SELECTED PASSAGE:
----------

But the specific _tools_ aren't the issue here. It's the culture of "ship something now we'll deal with fallout later". A lot of people start using Docker and won't ever look at the Dockerfile, or, will add a Maven dependency and won't even check licenses or security updates for _any_ of the transient dependencies.
Cloud technologies and containerization make everyone just think "we can do things so fast now" and never, ever pay attention to details that can come back to bite you.
On the flip side, it's a good time to be in cybersecurity; because this cultural problem will never, ever, get solved. :)
At the end of the day it comes down to the fact that businesses just simply don't care (Equifax etc).
They like the idea of security and that's where it ends.
In many places if you try to "do things right" you will get fired in two months for being too slow/strict and they will happily replace you with a clueless easily trusting person who "goes and fetches things from random third parties".
Many times they get lucky enough to survive and they don't appreciate the risks that they took. That pace becomes the expected norm and sets the theme in the industry.
And when shit hits the fan the PR person writes a "we are oh so very sorry .. security is totally our number one priority" blog post. They blame and fire the poor bastard and replace him with another warm body.
When it comes to these "hidden" things like security companies do not reward and also punish "doing things right" so on average and over the long term we end up where we are today.
When the culture sufficiently shifts towards being sloppy you will get hammered down quick if you try to be the voice of reason because it ends up being you vs everyone else (the norm).
And, honestly, why should they? Security breaches have yet to hurt an actual company (they hurt users plenty, but not the organization that's actually responsible).
(I've seen similar claims in different ranges. Costs of breaches in the US are pretty high - over $7 million.)
Even Equifax probably wants the 3-4 billion in valuation it's lost since the breach.
The solution appears to be buying tools to avoid and respond to breaches quickly, instead of engaging and building in security awareness. (Microsoft's security development lifecycle comes to mind.)
IMO, both approaches are likely cost effective, though I have no numbers or research to back that up.
You know, I used to agree with you. But the reality is you have to weigh the massive productivity boosts that things like docker bring to the table vs. the potential issues it can bring. To a large degree, good perimeter security mitigates a lot of the concerns of containers themselves running slightly out of date software.
> To a large degree, good perimeter security mitigates a lot of the concerns of containers themselves running slightly out of date software.
this is a very naive way of setting up a secure production enviroment.
Your perimeter security is worthless if you are loading non public images which have malware or even worse, unknown malicious code in them.
having a data breach or hack on your hands is something which could kill the company. That risk is not worth having a slightly faster productivity boost because you or your ops team is not able or willing to build a proper private repository setup.
Yes, it's definitely not something related only to Docker, it's today's culture of trusting all possible code only because someone placed it on Github.
> Consider for example Hadoop. Nobody seems to know how to build Hadoop from scratch. It’s an incredible mess of dependencies, version requirements and build tools.
And as the major introduction to the blog post:
> I’m not complaining about old-school sysadmins. They know how to keep systems running, manage update and upgrade paths.

----------

DATA EXTRACT:

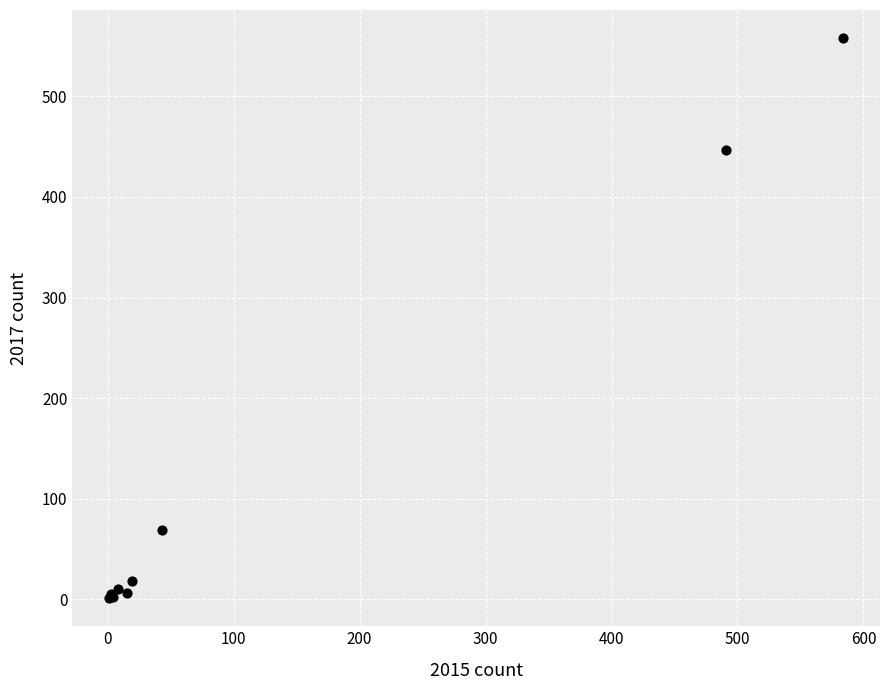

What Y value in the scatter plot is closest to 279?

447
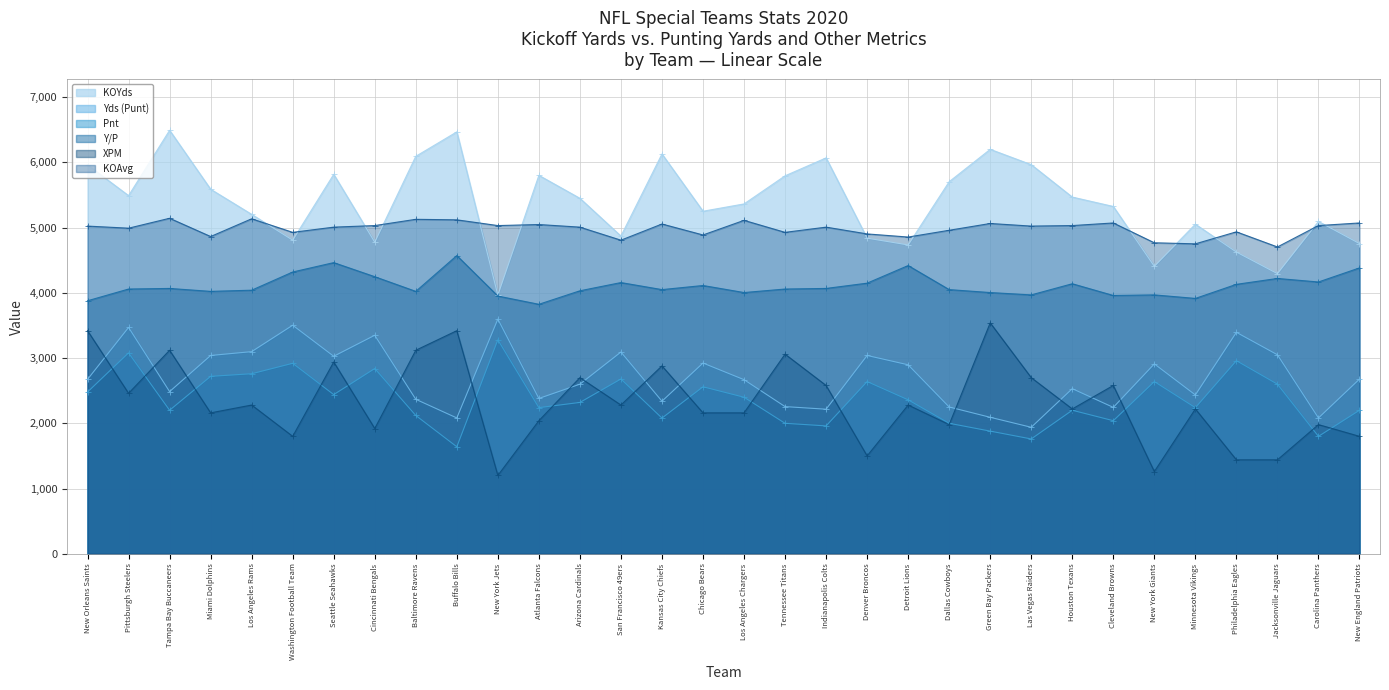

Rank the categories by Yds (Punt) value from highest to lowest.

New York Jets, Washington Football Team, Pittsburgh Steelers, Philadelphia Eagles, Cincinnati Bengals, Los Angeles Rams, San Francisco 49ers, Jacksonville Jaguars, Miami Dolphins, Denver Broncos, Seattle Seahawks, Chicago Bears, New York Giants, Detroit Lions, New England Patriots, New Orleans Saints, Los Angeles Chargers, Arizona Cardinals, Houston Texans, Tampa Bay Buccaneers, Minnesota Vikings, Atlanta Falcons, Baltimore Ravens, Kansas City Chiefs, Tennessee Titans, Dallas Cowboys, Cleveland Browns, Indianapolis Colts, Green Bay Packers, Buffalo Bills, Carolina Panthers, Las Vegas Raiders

----------

Extract, word for word, the part of the thread about security culture that opens with the words containing "Your perimeter security" and closes with "private repository setup.". Rely only on the thread about security culture and leave the lines aside.

EXERCISE RESULT:
Your perimeter security is worthless if you are loading non public images which have malware or even worse, unknown malicious code in them.
having a data breach or hack on your hands is something which could kill the company. That risk is not worth having a slightly faster productivity boost because you or your ops team is not able or willing to build a proper private repository setup.